Fireflies.ai is great for meeting transcripts, but exporting them as usable Markdown can be messy due to embedded images, tracking pixels, and weird capitalization typos (like doubled uppercase letters at sentence starts).

Here is my workflow for converting a Fireflies transcript into a clean, searchable Markdown file.
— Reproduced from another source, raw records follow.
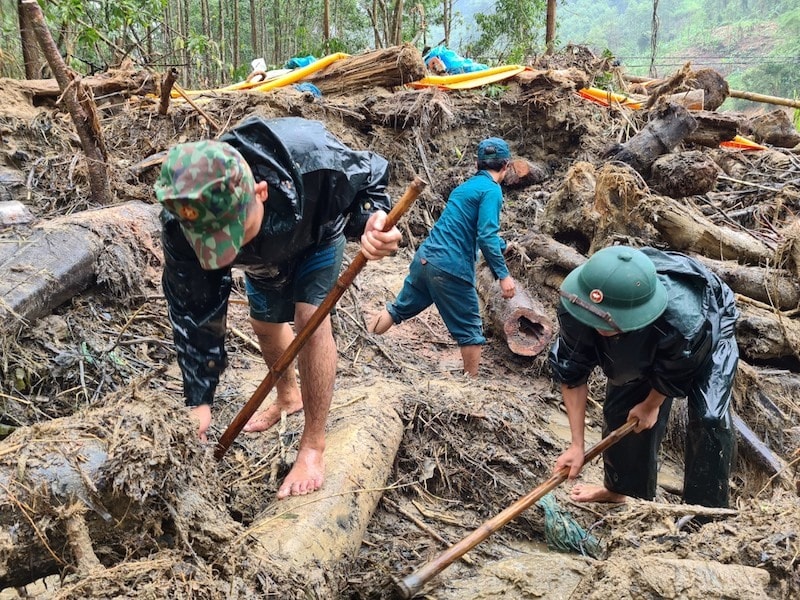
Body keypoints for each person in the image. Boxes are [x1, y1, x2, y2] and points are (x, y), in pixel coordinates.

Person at [154, 116, 401, 499]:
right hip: (265, 258)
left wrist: (373, 220)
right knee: (265, 325)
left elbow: (370, 175)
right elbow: (193, 309)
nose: (226, 250)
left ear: (260, 192)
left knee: (309, 320)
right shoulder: (183, 217)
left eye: (231, 234)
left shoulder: (315, 159)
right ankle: (289, 396)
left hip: (316, 237)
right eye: (212, 242)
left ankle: (313, 445)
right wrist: (199, 399)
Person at [549, 245, 739, 508]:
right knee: (623, 406)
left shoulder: (683, 323)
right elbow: (572, 372)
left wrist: (651, 405)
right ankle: (621, 488)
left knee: (709, 417)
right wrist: (576, 445)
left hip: (709, 319)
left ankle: (705, 509)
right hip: (646, 324)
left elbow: (676, 368)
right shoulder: (576, 306)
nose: (601, 328)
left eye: (609, 322)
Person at [368, 137, 516, 376]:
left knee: (397, 309)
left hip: (425, 259)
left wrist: (503, 245)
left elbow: (466, 228)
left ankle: (363, 343)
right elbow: (486, 235)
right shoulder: (492, 190)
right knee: (471, 330)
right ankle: (472, 384)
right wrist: (503, 275)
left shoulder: (464, 188)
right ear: (506, 165)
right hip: (450, 268)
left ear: (477, 164)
1. Get the HTML Transcript

Fireflies doesn’t always provide a direct clean Markdown export. The most reliable way to get all the data is to save the web page itself:

  1. Open the transcript: Navigate to the specific meeting in your Fireflies dashboard.
  2. Load all content: Scroll through the entire transcript to ensure lazy-loading elements are rendered.
  3. Right click to inspect an element, select the html element and then click on “Copy outer html”. Open a text editor and save the content as an html file.
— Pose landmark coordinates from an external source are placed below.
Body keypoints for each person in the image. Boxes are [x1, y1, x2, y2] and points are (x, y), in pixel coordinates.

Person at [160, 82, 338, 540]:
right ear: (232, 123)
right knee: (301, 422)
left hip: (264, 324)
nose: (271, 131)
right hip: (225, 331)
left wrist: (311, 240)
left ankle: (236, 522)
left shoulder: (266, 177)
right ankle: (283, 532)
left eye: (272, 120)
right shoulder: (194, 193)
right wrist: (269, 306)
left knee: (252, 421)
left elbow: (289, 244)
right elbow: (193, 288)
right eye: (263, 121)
2. Process with Automation

I use a master Python script that chains three specialized tools:

  1. Pandoc: Converts HTML to GF-Markdown while stripping raw HTML tags.
  2. Image/Emoji Remover: Cleans out data-URIs, tracking pixels, and distracting emojis.
  3. Double-Cap Fixer: Fixes common sentence-start typos (e.g., “AAple” → “Apple”).

The Master Script

Run the script on your saved HTML file:

python3 scripts/process_firefly_transcript.py path/to/transcript.html

Source: process_firefly_transcript.py

The script automatically creates a .md file in the same directory, cleaned and ready for your notebook or blog.

3. Manual clean-up

You still need to go through the generated markdown to clean it up. But the effort is significantly reduced.